Bell, now entering his ninth season in the league, is settling into his first year with the Jets the only way he knows how — through hard work and determination. The Kentucky native was a lightly recruited player out of high school who failed to receive a single Division I scholarship offer. Bell said he “didn’t have the money” to pay to attend college so instead of heading to campus after graduation, he went to work at a steel factory in Winchester, Ky.

 

“It was a tough job, a tiring job that’s for sure. It’s not easy moving and working with steel,” Bell told Metro New York. “It was hard work with long hours, but it was fun. I met lots of great people there that made it fun. I didn’t despise it even if my body felt it every day after work.”

 

He would wake up at 5:15 a.m. to be at work 45 minutes later and work a shift that didn’t end till 4:30 p.m. Five days a week, Bell’s job was on the press-side of the factory, where he would handle the sheets of metal and curve them for guard rails and tunnel liners.

 

He used to wake up on Sunday mornings and watch “The Roy Kidd Show,” the coach’s show of Eastern Kentucky’s head football coach. He “fell in love with it” and decided to walk on using the money from his factory job.

 

“He stood out definitely, in large part due to his speed. I think he ran a 4.3,” former Eastern Kentucky defensive coordinator Jim Tanara told Metro New York. “You could tell that he was a special kind of player from that tryout.”

He would shine in the Colonels’ secondary and become a sixth-round pick in the 2003 NFL Draft. Since then, he’s become one of the most consistent safeties in the NFL, registering over 100 tackles each of the past four seasons.

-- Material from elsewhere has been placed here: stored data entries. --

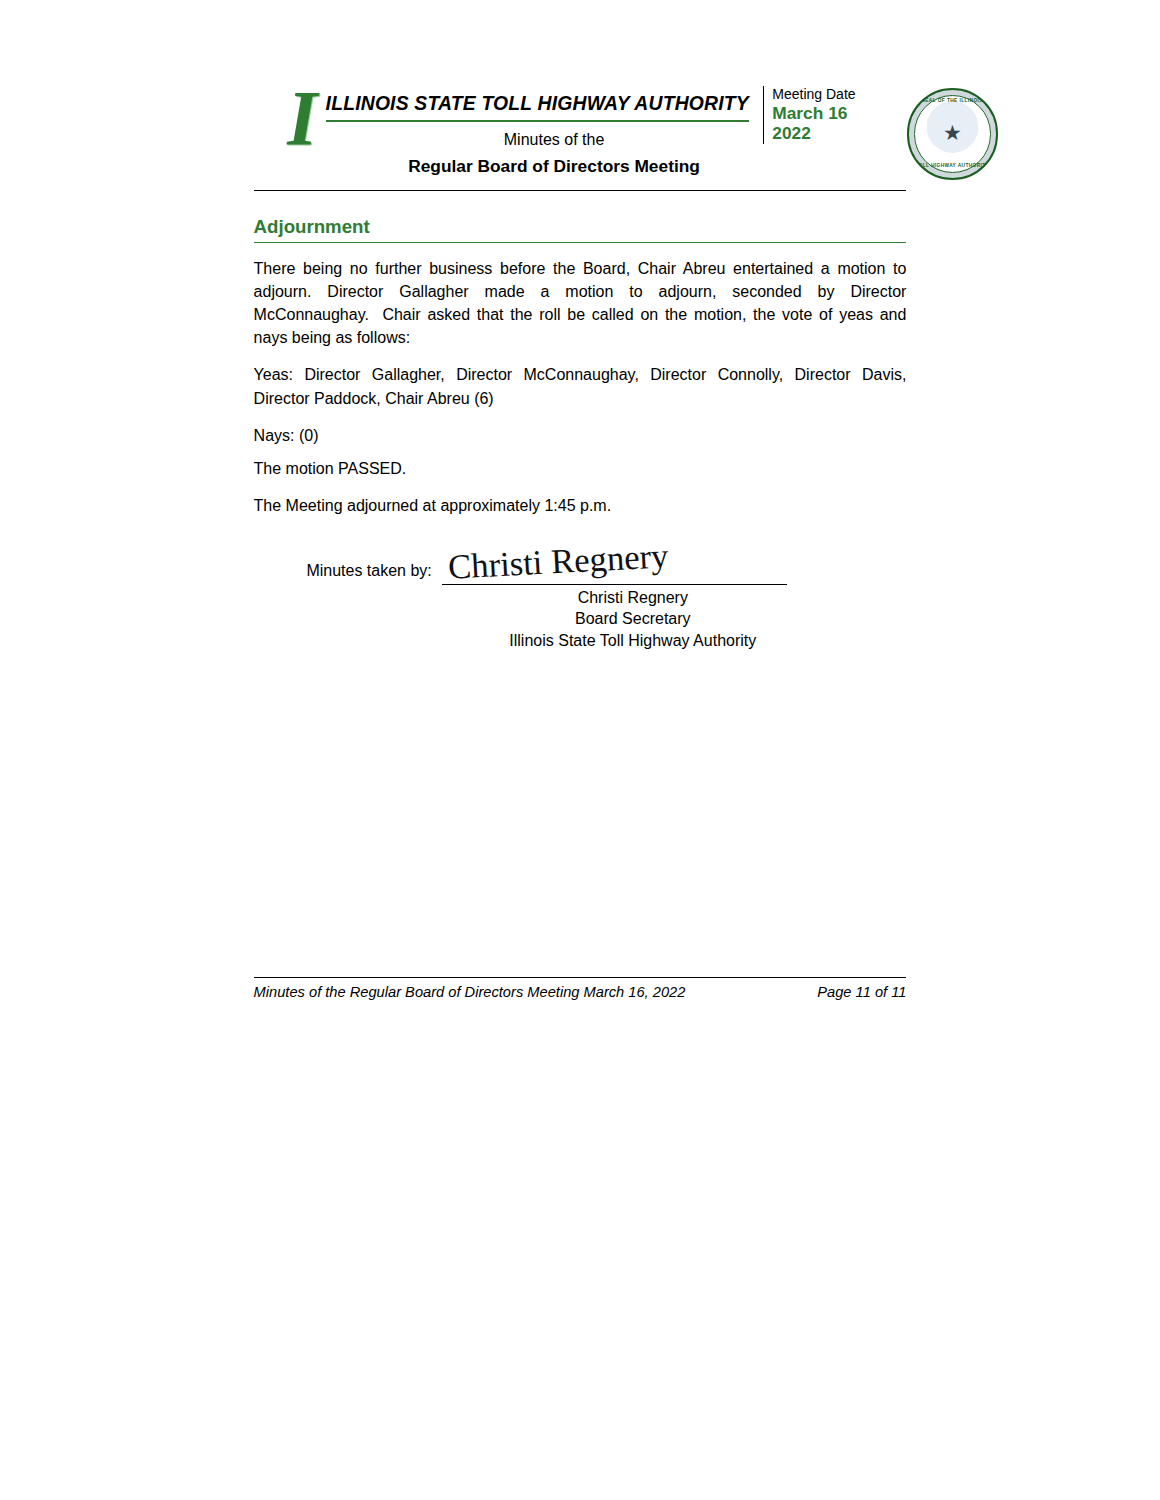I
ILLINOIS STATE TOLL HIGHWAY AUTHORITY
Minutes of the
Regular Board of Directors Meeting
Meeting Date
March 16
2022
Seal of the Illinois
★
Toll Highway Authority
Adjournment
There being no further business before the Board, Chair Abreu entertained a motion to adjourn. Director Gallagher made a motion to adjourn, seconded by Director McConnaughay. Chair asked that the roll be called on the motion, the vote of yeas and nays being as follows:
Yeas: Director Gallagher, Director McConnaughay, Director Connolly, Director Davis, Director Paddock, Chair Abreu (6)
Nays: (0)
The motion PASSED.
The Meeting adjourned at approximately 1:45 p.m.
Minutes taken by:
Christi Regnery
Christi Regnery
Board Secretary
Illinois State Toll Highway Authority
Minutes of the Regular Board of Directors Meeting March 16, 2022 Page 11 of 11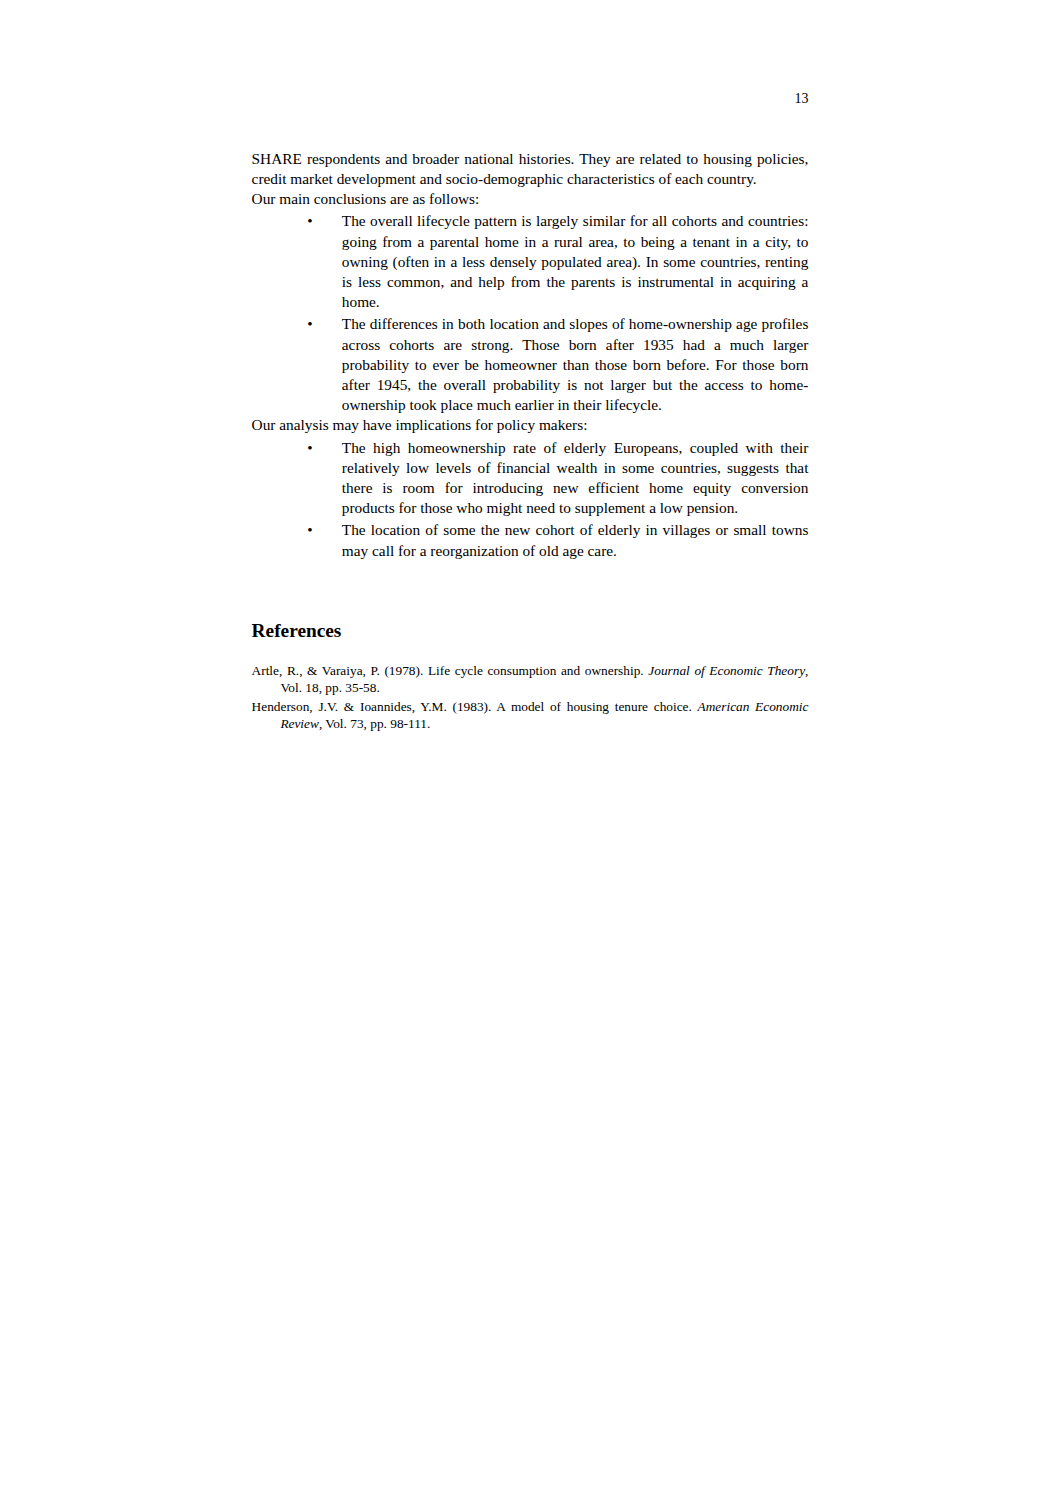13
SHARE respondents and broader national histories. They are related to housing policies, credit market development and socio-demographic characteristics of each country.
Our main conclusions are as follows:
The overall lifecycle pattern is largely similar for all cohorts and countries: going from a parental home in a rural area, to being a tenant in a city, to owning (often in a less densely populated area). In some countries, renting is less common, and help from the parents is instrumental in acquiring a home.
The differences in both location and slopes of home-ownership age profiles across cohorts are strong. Those born after 1935 had a much larger probability to ever be homeowner than those born before. For those born after 1945, the overall probability is not larger but the access to home-ownership took place much earlier in their lifecycle.
Our analysis may have implications for policy makers:
The high homeownership rate of elderly Europeans, coupled with their relatively low levels of financial wealth in some countries, suggests that there is room for introducing new efficient home equity conversion products for those who might need to supplement a low pension.
The location of some the new cohort of elderly in villages or small towns may call for a reorganization of old age care.
References
Artle, R., & Varaiya, P. (1978). Life cycle consumption and ownership. Journal of Economic Theory, Vol. 18, pp. 35-58.
Henderson, J.V. & Ioannides, Y.M. (1983). A model of housing tenure choice. American Economic Review, Vol. 73, pp. 98-111.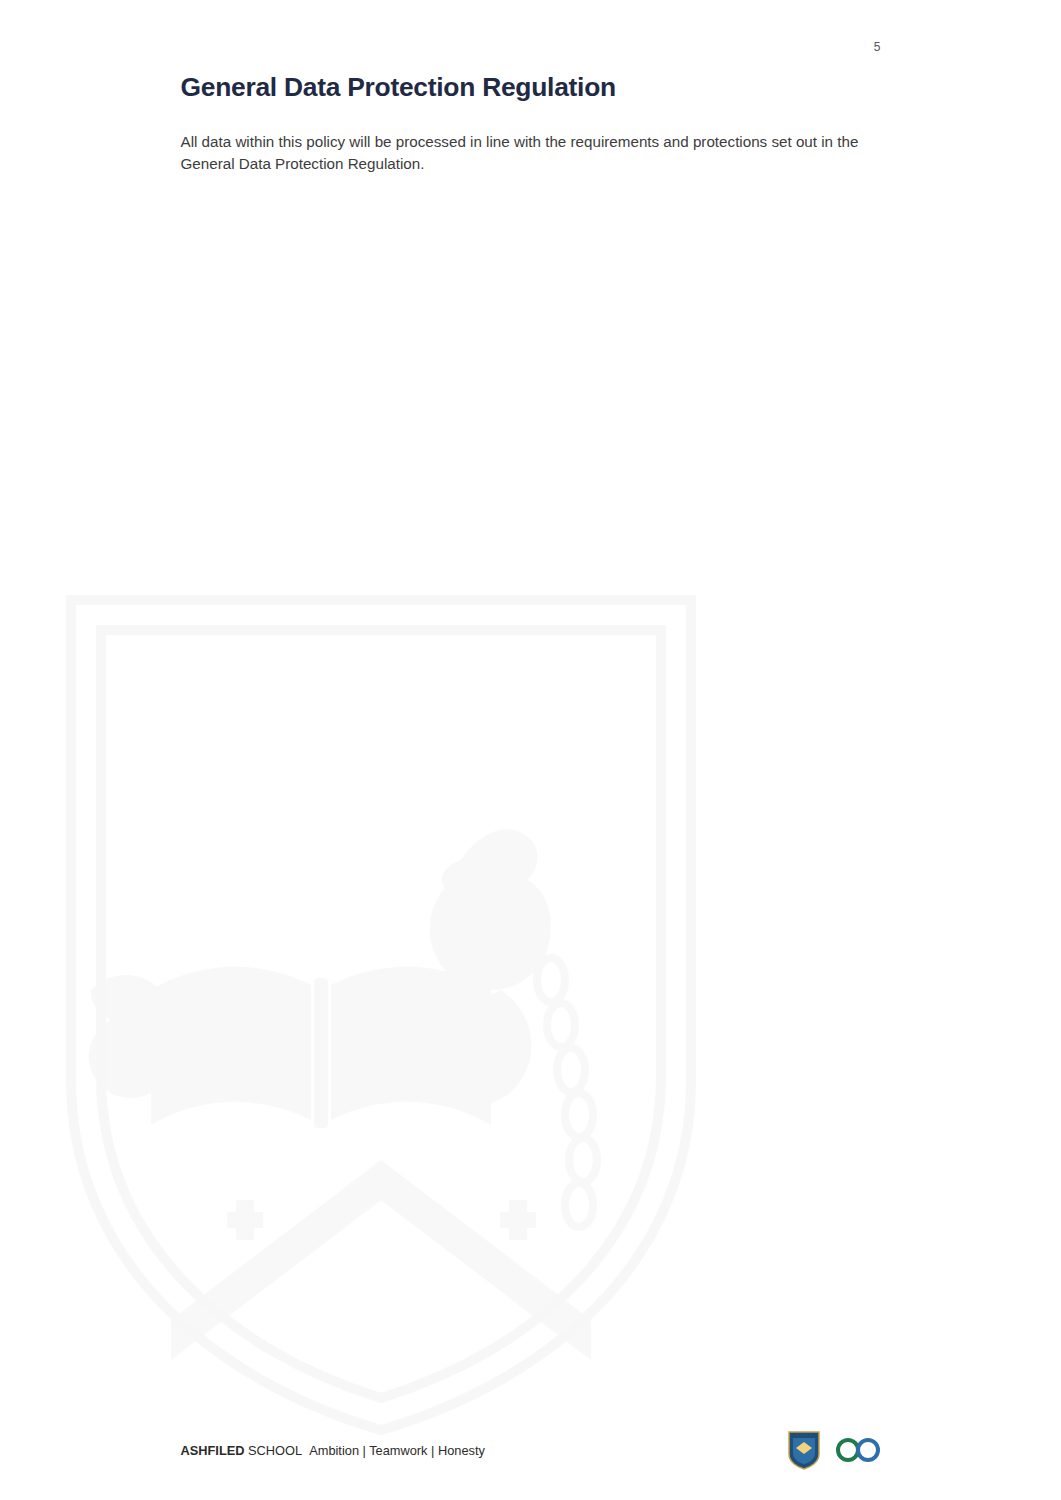5
General Data Protection Regulation
All data within this policy will be processed in line with the requirements and protections set out in the General Data Protection Regulation.
ASHFILED SCHOOL Ambition | Teamwork | Honesty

Tanara said that Bell’s unusual path to the NFL played a part in his success. Those long hours in the steel factory helped not only to physically shape the then teenager, but also prepared him mentally. To this day, Bell still visits his friends at the steel factory, just to stop by and catch-up with old co-workers. Just a few weeks before signing with the Jets, Bell paid a visit to the factory.

He never pursued college football as a means to getting to the NFL. College was first and foremost on his mind when he enrolled at the school and everything else was secondary.

“Those two years at the steel mill, they taught me about the value of hard work, of showing up every day and doing what I’m supposed to do,” Bell said. “If I wanted things in life, I had to earn them. I’ve never forgotten that and I’ve never forgotten those moments.”